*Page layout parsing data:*
◆ ◆ ◆
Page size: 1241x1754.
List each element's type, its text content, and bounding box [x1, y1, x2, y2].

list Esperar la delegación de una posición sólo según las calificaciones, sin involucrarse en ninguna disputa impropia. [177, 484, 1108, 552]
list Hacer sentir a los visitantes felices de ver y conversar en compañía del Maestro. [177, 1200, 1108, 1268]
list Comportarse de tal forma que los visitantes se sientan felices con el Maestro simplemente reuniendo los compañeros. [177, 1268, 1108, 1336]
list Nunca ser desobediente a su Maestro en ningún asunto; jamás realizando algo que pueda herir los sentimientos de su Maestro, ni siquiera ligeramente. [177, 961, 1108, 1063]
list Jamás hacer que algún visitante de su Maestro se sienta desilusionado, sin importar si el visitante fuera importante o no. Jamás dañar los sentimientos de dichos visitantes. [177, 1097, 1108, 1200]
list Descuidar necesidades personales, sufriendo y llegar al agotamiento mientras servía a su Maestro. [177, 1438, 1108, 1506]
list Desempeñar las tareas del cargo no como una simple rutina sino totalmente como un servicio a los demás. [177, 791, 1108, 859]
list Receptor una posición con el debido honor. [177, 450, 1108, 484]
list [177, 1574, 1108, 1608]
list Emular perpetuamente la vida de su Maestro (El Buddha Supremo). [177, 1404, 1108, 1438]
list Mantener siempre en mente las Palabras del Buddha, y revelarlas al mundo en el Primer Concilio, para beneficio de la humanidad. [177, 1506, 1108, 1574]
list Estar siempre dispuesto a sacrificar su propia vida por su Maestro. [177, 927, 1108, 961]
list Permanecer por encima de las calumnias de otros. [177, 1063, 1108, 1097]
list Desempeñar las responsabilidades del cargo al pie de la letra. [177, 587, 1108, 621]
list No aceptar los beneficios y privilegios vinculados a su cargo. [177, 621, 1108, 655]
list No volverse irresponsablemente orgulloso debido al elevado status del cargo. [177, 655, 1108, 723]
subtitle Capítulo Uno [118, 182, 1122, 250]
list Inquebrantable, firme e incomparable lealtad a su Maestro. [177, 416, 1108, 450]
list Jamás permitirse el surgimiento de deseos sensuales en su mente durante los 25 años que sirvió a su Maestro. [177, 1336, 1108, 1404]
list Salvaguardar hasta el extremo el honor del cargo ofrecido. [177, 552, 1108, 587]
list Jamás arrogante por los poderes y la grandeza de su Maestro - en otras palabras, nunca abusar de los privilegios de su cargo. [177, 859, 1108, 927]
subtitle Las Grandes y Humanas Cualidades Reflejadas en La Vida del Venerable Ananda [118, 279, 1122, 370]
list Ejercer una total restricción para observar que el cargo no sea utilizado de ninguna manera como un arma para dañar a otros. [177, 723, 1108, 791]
◆ ◆ ◆
*EXERCISE DIRECTIONS:* Transcribe the full set of records precisely.

*EXERCISE SOLUTION:*
Page size: 1241x1754.
List each element's type, its text content, and bounding box [x1, y1, x2, y2].

list Esperar la delegación de una posición sólo según las calificaciones, sin involucrarse en ninguna disputa impropia. [177, 484, 1108, 552]
list Hacer sentir a los visitantes felices de ver y conversar en compañía del Maestro. [177, 1200, 1108, 1268]
list Comportarse de tal forma que los visitantes se sientan felices con el Maestro simplemente reuniendo los compañeros. [177, 1268, 1108, 1336]
list Nunca ser desobediente a su Maestro en ningún asunto; jamás realizando algo que pueda herir los sentimientos de su Maestro, ni siquiera ligeramente. [177, 961, 1108, 1063]
list Jamás hacer que algún visitante de su Maestro se sienta desilusionado, sin importar si el visitante fuera importante o no. Jamás dañar los sentimientos de dichos visitantes. [177, 1097, 1108, 1200]
list Descuidar necesidades personales, sufriendo y llegar al agotamiento mientras servía a su Maestro. [177, 1438, 1108, 1506]
list Desempeñar las tareas del cargo no como una simple rutina sino totalmente como un servicio a los demás. [177, 791, 1108, 859]
list Receptor una posición con el debido honor. [177, 450, 1108, 484]
list [177, 1574, 1108, 1608]
list Emular perpetuamente la vida de su Maestro (El Buddha Supremo). [177, 1404, 1108, 1438]
list Mantener siempre en mente las Palabras del Buddha, y revelarlas al mundo en el Primer Concilio, para beneficio de la humanidad. [177, 1506, 1108, 1574]
list Estar siempre dispuesto a sacrificar su propia vida por su Maestro. [177, 927, 1108, 961]
list Permanecer por encima de las calumnias de otros. [177, 1063, 1108, 1097]
list Desempeñar las responsabilidades del cargo al pie de la letra. [177, 587, 1108, 621]
list No aceptar los beneficios y privilegios vinculados a su cargo. [177, 621, 1108, 655]
list No volverse irresponsablemente orgulloso debido al elevado status del cargo. [177, 655, 1108, 723]
subtitle Capítulo Uno [118, 182, 1122, 250]
list Inquebrantable, firme e incomparable lealtad a su Maestro. [177, 416, 1108, 450]
list Jamás permitirse el surgimiento de deseos sensuales en su mente durante los 25 años que sirvió a su Maestro. [177, 1336, 1108, 1404]
list Salvaguardar hasta el extremo el honor del cargo ofrecido. [177, 552, 1108, 587]
list Jamás arrogante por los poderes y la grandeza de su Maestro - en otras palabras, nunca abusar de los privilegios de su cargo. [177, 859, 1108, 927]
subtitle Las Grandes y Humanas Cualidades Reflejadas en La Vida del Venerable Ananda [118, 279, 1122, 370]
list Ejercer una total restricción para observar que el cargo no sea utilizado de ninguna manera como un arma para dañar a otros. [177, 723, 1108, 791]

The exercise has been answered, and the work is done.